▶ _Exercise objective_
Please report how many lines in the records below contain the word "github", and give nothing else.

▶ _Data provided_
--- START ---

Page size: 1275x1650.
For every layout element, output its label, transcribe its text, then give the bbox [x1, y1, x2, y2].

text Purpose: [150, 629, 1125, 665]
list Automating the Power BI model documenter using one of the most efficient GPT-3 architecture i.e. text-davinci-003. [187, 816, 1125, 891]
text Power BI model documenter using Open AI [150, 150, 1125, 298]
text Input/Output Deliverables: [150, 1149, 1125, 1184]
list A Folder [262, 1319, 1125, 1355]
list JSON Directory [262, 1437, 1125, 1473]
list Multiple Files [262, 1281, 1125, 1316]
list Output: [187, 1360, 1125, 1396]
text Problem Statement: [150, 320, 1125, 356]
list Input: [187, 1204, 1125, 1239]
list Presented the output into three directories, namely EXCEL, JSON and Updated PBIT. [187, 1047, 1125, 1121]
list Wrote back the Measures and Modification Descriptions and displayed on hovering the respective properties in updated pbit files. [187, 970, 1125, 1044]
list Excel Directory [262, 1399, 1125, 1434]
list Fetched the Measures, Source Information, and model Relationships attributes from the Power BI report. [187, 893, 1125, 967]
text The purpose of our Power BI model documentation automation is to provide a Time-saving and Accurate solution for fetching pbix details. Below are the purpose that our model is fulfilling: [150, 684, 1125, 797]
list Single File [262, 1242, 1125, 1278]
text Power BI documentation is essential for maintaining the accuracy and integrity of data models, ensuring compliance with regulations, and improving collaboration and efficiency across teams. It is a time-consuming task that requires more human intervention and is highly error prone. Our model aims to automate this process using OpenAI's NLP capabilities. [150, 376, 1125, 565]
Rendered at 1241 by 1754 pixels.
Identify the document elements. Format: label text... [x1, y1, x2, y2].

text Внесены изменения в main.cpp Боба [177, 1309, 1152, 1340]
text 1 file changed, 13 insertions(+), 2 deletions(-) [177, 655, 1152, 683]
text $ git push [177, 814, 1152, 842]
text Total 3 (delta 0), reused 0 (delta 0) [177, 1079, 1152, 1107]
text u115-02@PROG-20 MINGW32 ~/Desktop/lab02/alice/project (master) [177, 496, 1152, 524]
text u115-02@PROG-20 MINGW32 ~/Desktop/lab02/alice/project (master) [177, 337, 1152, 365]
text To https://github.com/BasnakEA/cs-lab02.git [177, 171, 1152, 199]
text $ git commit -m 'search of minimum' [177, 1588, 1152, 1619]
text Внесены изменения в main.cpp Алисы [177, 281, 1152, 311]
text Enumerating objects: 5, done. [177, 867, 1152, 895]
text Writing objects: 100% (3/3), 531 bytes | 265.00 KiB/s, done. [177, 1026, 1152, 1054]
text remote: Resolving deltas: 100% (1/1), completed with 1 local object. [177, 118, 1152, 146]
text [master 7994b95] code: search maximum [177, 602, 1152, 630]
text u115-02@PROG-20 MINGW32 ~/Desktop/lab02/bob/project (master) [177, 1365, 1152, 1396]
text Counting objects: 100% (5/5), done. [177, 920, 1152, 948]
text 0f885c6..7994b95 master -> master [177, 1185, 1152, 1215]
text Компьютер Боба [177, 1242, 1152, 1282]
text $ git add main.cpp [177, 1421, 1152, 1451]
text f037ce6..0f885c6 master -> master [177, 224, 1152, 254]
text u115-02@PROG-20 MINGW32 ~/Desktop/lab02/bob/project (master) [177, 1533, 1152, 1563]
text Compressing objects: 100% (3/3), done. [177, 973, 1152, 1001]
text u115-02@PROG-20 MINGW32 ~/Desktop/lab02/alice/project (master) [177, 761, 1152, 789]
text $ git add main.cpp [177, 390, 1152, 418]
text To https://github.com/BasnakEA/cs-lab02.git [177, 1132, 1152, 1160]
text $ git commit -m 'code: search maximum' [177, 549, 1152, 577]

--- END ---

▶ _Problem solution_
2